あの時、愛を伝えられなかった僕の、3つの“もしも”の世界。のレビュー・感想・評価
全1件を表示
あの〇〇ひとつで一生、生きていける
ゲイの少年がキラキラしたカリスマ的な同級生を好きになるが、告白できずにそれを引きずって大人になる、という物語だと思ってこの映画を見始めた。
ところが!!
最後になって、ドンジョンとカンヒャンが殴り合いのけんかになったあとのドンジョンのセリフ。
「どうして、君は僕と遊ぶの? 僕のあだ名を知ってる? 「花屋の女の子」なんだ。君もあいつらのように僕をからかっているんだろう。」
そのあと、数秒の間のあと、カンヒャンがドンジョンにキスする。
思い出すだけで胸が熱い。
カンヒャンが、君のことが好きだったからという言葉でなく、キスで応える。
苦しかったドンジョンはどれだけ喜びにあふれたことだろう。
なんのことはない、相思相愛だったのだ。
あのキス一つで一生、生きていける。

++++++++

課題の指示:
このレビューについて、次の問いに答えてください。
1. 書き手が見始める前に想像していた物語では、ゲイの少年は同級生に何ができなかったか。
2. ドンジョンのセリフでは、ドンジョンのあだ名は何か。
3. カンヒャンはドンジョンのセリフに、言葉でなく何で応えたか。
エントリはこのレビューとは関係がありません。

提供データ:
++++++++

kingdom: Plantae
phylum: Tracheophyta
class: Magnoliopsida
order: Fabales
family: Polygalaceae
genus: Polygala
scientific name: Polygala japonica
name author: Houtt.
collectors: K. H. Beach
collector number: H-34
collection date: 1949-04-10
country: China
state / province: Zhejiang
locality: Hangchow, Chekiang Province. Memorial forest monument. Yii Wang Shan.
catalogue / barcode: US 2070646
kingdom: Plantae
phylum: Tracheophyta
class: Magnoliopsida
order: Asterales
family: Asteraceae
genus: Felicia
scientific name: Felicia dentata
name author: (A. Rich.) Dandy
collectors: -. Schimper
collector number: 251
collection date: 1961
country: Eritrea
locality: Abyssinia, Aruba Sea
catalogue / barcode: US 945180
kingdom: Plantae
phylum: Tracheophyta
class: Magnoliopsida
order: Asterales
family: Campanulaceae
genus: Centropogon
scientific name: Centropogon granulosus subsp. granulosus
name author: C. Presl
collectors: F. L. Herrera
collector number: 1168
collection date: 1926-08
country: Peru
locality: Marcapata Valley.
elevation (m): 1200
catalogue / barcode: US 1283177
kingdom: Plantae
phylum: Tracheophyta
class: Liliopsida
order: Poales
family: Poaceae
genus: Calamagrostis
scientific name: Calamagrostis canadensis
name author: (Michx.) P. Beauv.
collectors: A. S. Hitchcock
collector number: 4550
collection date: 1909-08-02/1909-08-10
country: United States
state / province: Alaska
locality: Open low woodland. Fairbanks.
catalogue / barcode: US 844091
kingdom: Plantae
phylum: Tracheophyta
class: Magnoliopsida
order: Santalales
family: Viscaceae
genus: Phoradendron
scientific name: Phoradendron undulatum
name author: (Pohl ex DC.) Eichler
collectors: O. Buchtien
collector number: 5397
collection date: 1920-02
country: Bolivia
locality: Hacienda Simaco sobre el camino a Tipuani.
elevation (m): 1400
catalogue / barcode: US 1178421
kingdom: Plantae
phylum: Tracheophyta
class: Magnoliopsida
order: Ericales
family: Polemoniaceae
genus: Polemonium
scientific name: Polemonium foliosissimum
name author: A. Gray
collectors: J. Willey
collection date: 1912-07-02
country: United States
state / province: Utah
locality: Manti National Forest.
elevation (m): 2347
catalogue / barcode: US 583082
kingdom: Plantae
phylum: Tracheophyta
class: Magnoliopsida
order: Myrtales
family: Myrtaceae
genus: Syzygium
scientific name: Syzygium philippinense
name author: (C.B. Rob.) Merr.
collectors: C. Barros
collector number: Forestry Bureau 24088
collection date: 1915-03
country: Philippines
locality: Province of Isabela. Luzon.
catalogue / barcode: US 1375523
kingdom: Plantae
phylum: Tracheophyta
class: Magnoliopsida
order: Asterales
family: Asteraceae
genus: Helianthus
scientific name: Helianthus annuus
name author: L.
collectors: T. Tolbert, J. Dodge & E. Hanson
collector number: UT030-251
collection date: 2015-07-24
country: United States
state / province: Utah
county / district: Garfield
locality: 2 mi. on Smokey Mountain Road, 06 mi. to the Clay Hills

++++++++

解答:
1. 告白
2. 「花屋の女の子」
3. キス